Lorn residents packed the council chambers last night cheering the adoption of recommendations that give them hope of banishing noisy and dirty bats.
Residents vied for every vantage point, sitting on the floor and standing, inside and out – about 70 people.
Councillor Arch Humphery successfully moved three items that will see council take the fight to the ministers for environment, health and education.
“Never have I had an issue that has brought people to tears like this and to the point of begging,” he said. “This is a very serious issue that needs to be pursued vigorously.”
Cr Lisa Tierney seconded the motion. Cr Henry Meskauskas successfully moved a sixth point that the federal representatives of the concerned portfolios be approached firing a broadside at all ministers concerned.
“You voted for them and at the end of the day they go missing,” he said. “I’m sad that it has taken so long to get to this point and that is has depended on the plan of management (PoM).”
The report to council last night recommended a council briefing be held once the draft PoM was in hand and that a community briefing follow soon after in April.
The final PoM is due May which will then be presented to the both tiers of government.
Cr Loretta Baker spoke of her frustration given the PoM was initiated four months earlier.
“I’m conscious this is not the actual plan we’re talking about only the precursor,” she said. “What we need is political will – we can’t have them say ‘you can’t do that’ – you have to say what we can do.”
Cr Ray Fairweather said he’d received numerous “heart wrenching” emails on the matter.
“This is one of the largest gatherings I have seen in my 35 years on council,” he said. “I’m not hanging my hat on the management plan holding all the answers.
“I fully support Cr Humphery’s motion; it has given the report’s recommendation more teeth.”

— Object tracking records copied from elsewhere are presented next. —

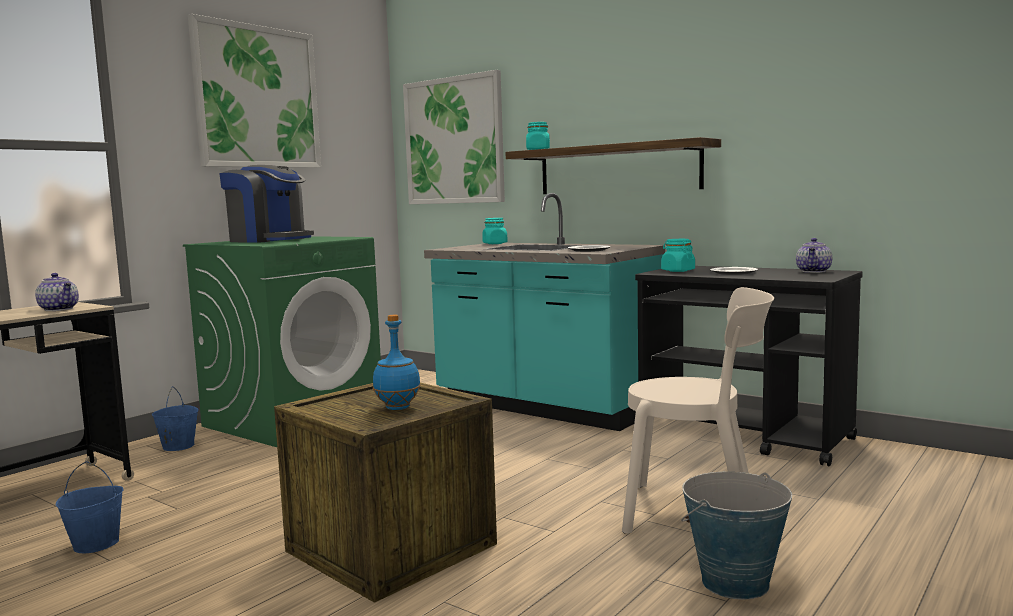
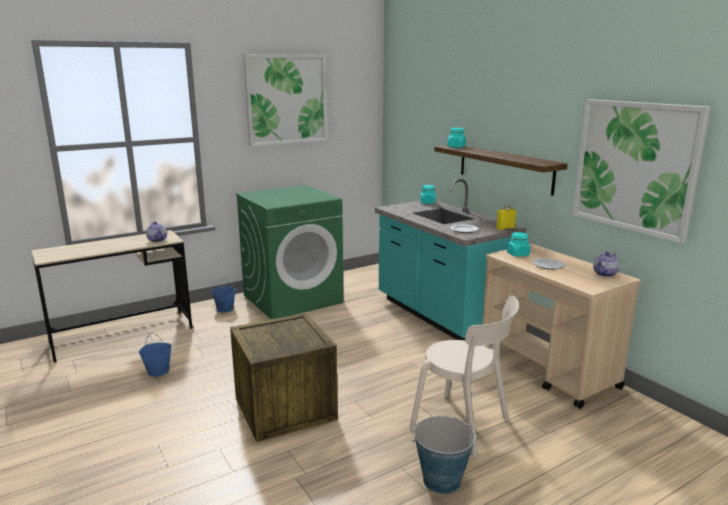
camera: 20 degrees right, 10 degrees up
coffee machine [219,165,314,243] -> none
blue bottle [373,315,421,410] -> none
picture [403,70,505,204] -> picture moved to [572,99,711,243]
black cart [635,266,863,467] -> beige cart [482,244,641,409]
none -> yellow bottle [496,204,516,230]

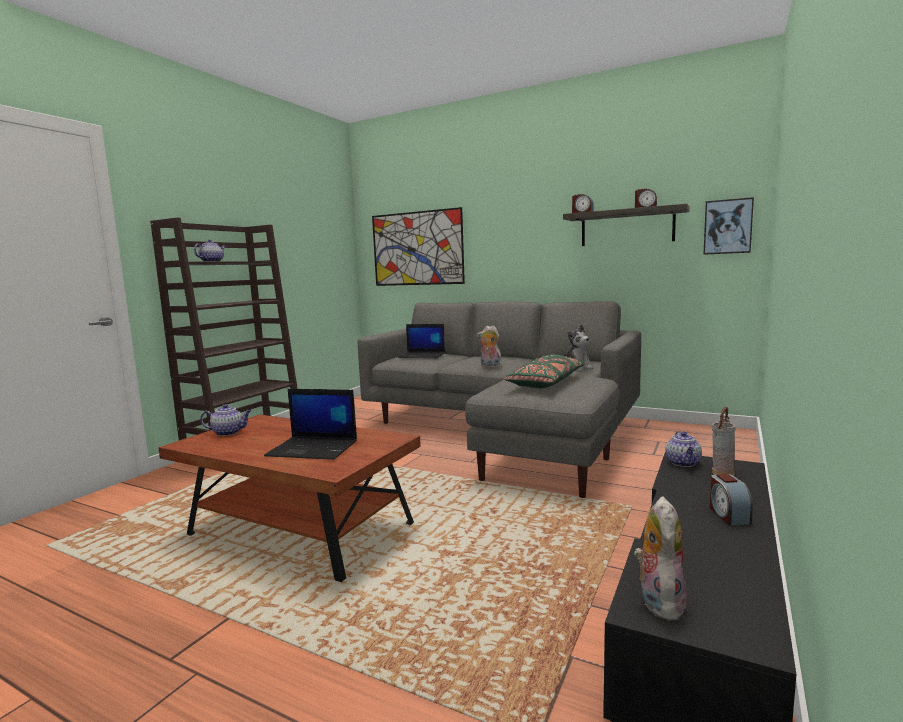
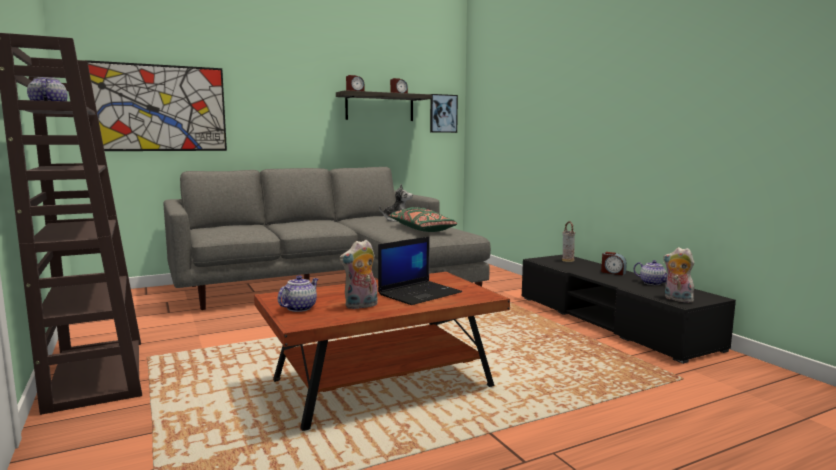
camera: 55 degrees left, 0 degrees up
laptop [398,324,445,358] -> none
plush toy [477,325,502,368] -> plush toy moved to [339,240,378,309]
teapot [666,431,702,467] -> teapot moved to [634,260,667,285]

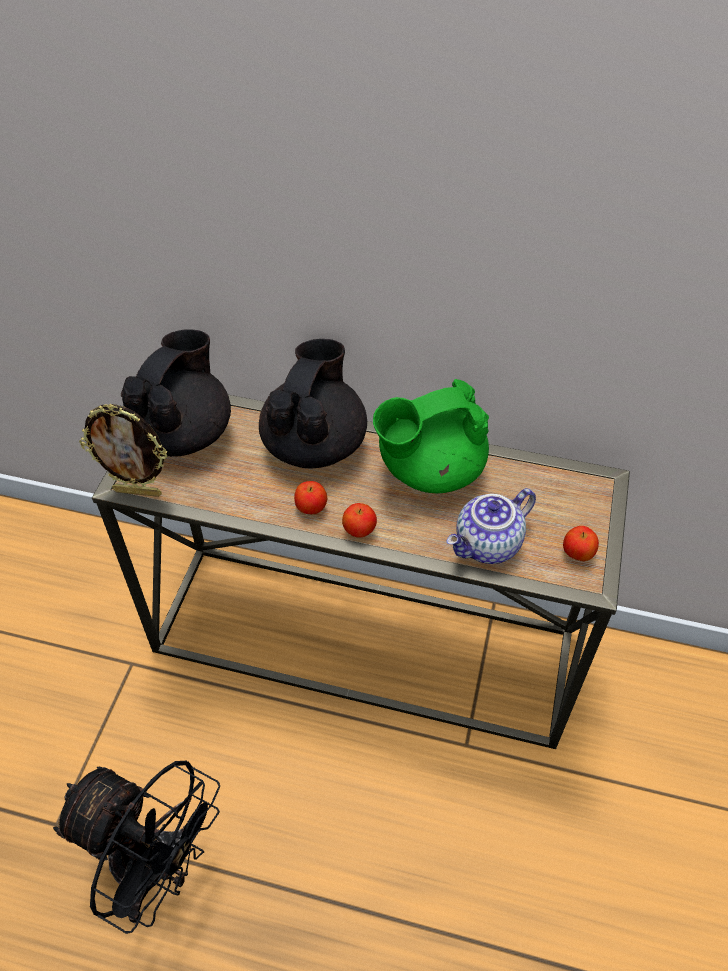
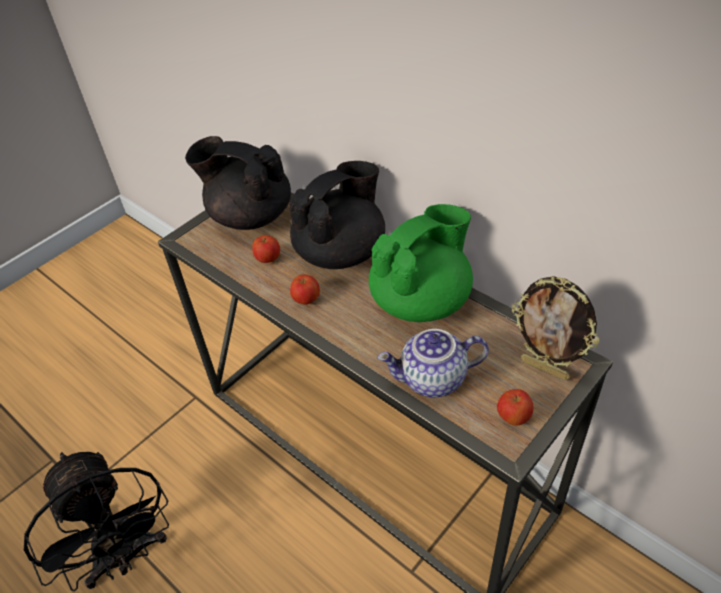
camera: 30 degrees right, 5 degrees down
picture frame [79,404,167,497] -> picture frame moved to [512,276,600,380]
black teapot [121,329,231,457] -> black teapot turned 120 degrees counterclockwise [185,136,291,230]
apple [342,503,377,537] -> apple moved to [252,235,280,263]
green teapot [373,379,489,493] -> green teapot turned 135 degrees clockwise [369,204,473,322]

Cr Ken Wethered said more haste was needed to end the nightmare.
“Wheels tend to move slowly in these things but the wheels of government tend to move even slower,” he said.
Cr Bob Geoghegan urged residents to write to their members to appeal the determination the bats and flying foxes be protected and the laws governing this.
“I can’t understand why these flying foxes are classified as a vulnerable species,” he said.